Diyarbakırlar Sisi Cuntasını Engellemelerine Rağmen Protesto Etti

Diyarbakırlar Sisi Cuntasını Engellemelerine Rağmen Protesto Etti

Diyarbakır halkı polisin tüm engelleme çabalarına rağmen Sisi cuntasının vermiş olduğu idam kararlarını protesto etti.

Memur-Sen, Mustazaflar Cemiyeti Derneği ve Özgür-Der'in aralarında bulunduğu 72 İslami kuruluşun çağrısı bir araya gelen Diyarbakır halkı Mısır'da aralarında Mısır Cumhurbaşkanı Muhammed Mursi'nin de bulunduğu 106 kişiye verilen idam kararını kitlesel basın açıklamasıyla protesto etti. Protesto eyleminde yapılan basın açıklamasında, mazlum ve Müslüman halka verilmesi gereken destekle ilgili önemli mesajlar verildi.

 

Diyarbakır'da faaliyetlerde bulunan İslami sivil toplum kuruluşları, Mısır'da 106 kişiye verilen idam kararını kitlesel basın açıklamasıyla protesto etti. Yapılan kitlesel basın açıklamasında, birlik beraberlik ve İslami mücadeleye vurgu yapıldı.

Diyarbakır tarihi Ulu Camiinde çıkan Diyarbakırlılar Şeyh Said Meydanında toplanmak için yürüyüşe geçti. Ancak polis, darbeci Sisi ve idam kararını protesto eden Diyarbakır halkına karşı biber gazı kullanarak yürüyüşe engel oldu. Çıkan arbedenin ardından kitle sessiz şekilde Şeyh Said Meydanı'na giderek basın açıklaması yaptı.

◇ ◇ ◇ ◇

◆ **Görev 1**: Diyarbakır protestosu haberinde "Memur-Sen, Mustazaflar Cemiyeti" ifadesinden "önemli mesajlar verildi." ifadesine kadar uzanan her şeyi aynen kopyalayın.
◆ **Görev 2**: Diyarbakır protestosu haberini son cümlesinden sonra kaldığı yerden sürdürün.

◆ **Sağlanan Veriler**:
◇ ◇ ◇ ◇

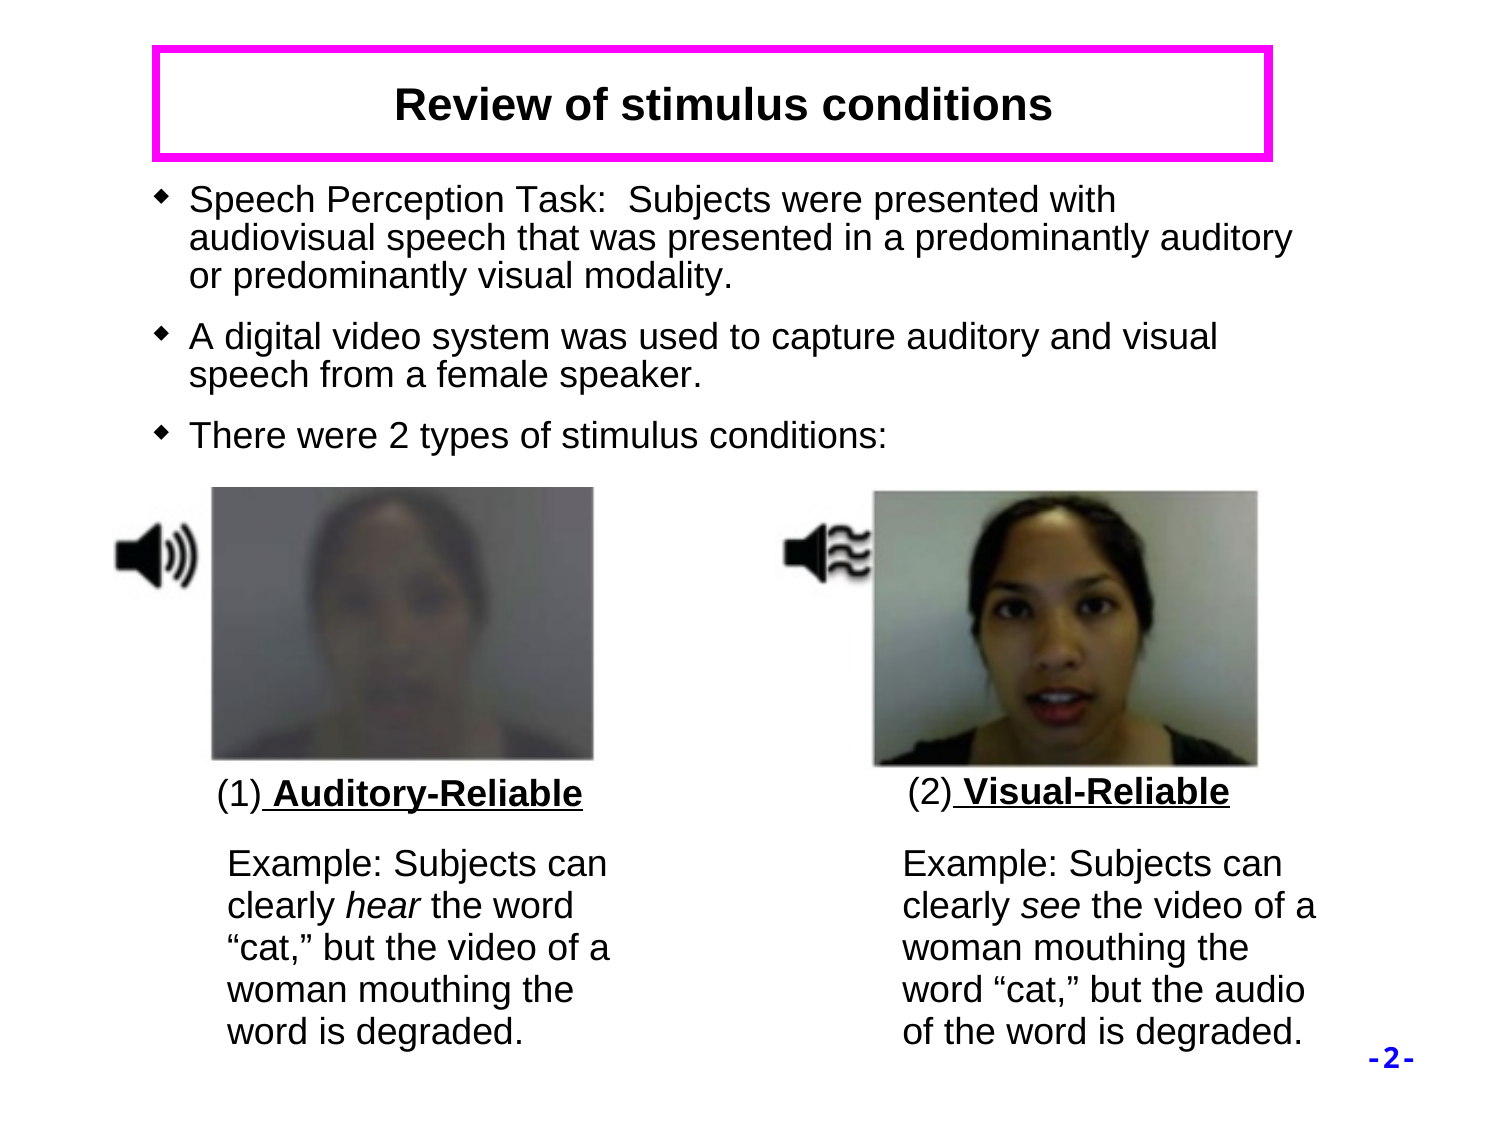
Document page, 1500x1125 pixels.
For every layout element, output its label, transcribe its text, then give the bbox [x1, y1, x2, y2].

◇ ◇ ◇ ◇

◆ **Alıştırma Cevabı 1**:
Memur-Sen, Mustazaflar Cemiyeti Derneği ve Özgür-Der'in aralarında bulunduğu 72 İslami kuruluşun çağrısı bir araya gelen Diyarbakır halkı Mısır'da aralarında Mısır Cumhurbaşkanı Muhammed Mursi'nin de bulunduğu 106 kişiye verilen idam kararını kitlesel basın açıklamasıyla protesto etti. Protesto eyleminde yapılan basın açıklamasında, mazlum ve Müslüman halka verilmesi gereken destekle ilgili önemli mesajlar verildi.

◆ **Alıştırma Cevabı 2**:
Yunus Memiş kitlesel basın açıklamasını tekbir ve darbe karşıtı sloganları eşliğinde okudu. Basın açıklamasında; Darbeciler Mursi'yi yargılayamaz pankartı açılırken, 'Üzülme gevşeme Allah seninle', 'Darbeciler yenilecek İslami Hareket kazanacak', 'Zulme karşı susan dilsiz şeytandır, dövizleri açıldı.

Memiş basın açıklamasında, başta darbeci Sisi olmak üzere onunla birlikte hareket eden tüm zalim ve müstekbir güçleri lanetlemek için Şeyh Said Meydanı'nda toplandıklarını ifade ederek, Mursi'nin şahsında tüm mazlum ve Müslümanların yanında olduklarını belirtti.

"Zalimler bir kez daha mazlum halkın onurunu ve şerefini esir almak istiyor"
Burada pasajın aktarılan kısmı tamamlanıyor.